Si la recherche de l’universel de J. Ries, qui se situe directement dans le prolongement de la pensée de M. Eliade, tend parfois à glisser d’une anthropologie religieuse vers une sorte de théologie universelle, la réflexion qu’elle propose n’en reste pas moins féconde et surtout rare dans un monde scientifique où l’exigence de prudence coupe parfois les ailes à ce qui pourrait être une analyse originale et assumée. Dans ce qui apparaît comme un livre-somme des recherches de J. Ries, celui-ci persiste et signe : si l’histoire des religions veut reprendre sa place spécifique dans les sciences humaines et aboutir à une véritable anthropologie religieuse, elle doit retourner à l’étude du comportement de l’Homo religiosus mis en lumière par R. Otto dans son analyse de l’expérience religieuse de l’homme (le sacré) et révélé par M. Eliade dans ses études comparées sur les manifestations du sacré à travers ses trois constantes : le symbole, le mythe et le rite. « L’histoire des religions n’est pas seulement l’histoire des croyances et des idées religieuses », écrit J. Ries, « elle est aussi l’histoire de l’Homo religiosus » (p. 108) ; « Il est temps […] d’aborder un projet entièrement centré sur l’Homo religiosus et son expérience du sacré » (p. 676). À la suite de M. Eliade et en rupture avec les travaux de Claude Lévi-Strauss et les approches de l’ethnologie et de la sociologie, J. Ries considère que c’est par les voies de recherche de l’histoire, de la phénoménologie et de l’herméneutique qu’il est possible d’ouvrir la voie à une nouvelle anthropologie religieuse.
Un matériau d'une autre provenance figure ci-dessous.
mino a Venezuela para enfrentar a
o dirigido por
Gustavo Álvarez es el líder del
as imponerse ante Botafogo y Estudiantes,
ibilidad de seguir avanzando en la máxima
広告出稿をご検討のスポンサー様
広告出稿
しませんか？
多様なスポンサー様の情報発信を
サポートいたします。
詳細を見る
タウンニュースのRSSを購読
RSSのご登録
En terminant, il faut sûrement souligner l’érudition et l’audace nécessaires pour aborder de front, et simplement, les trois concepts fondamentaux dans l’étude des religions que sont le symbole, le mythe et le rite. Que l’on soit d’accord ou non avec les positions de l’auteur, ce livre est sans aucun doute, sur ces concepts incontournables, un essai remarquable qui a tout pour devenir un ouvrage de référence en histoire et en anthropologie des religions.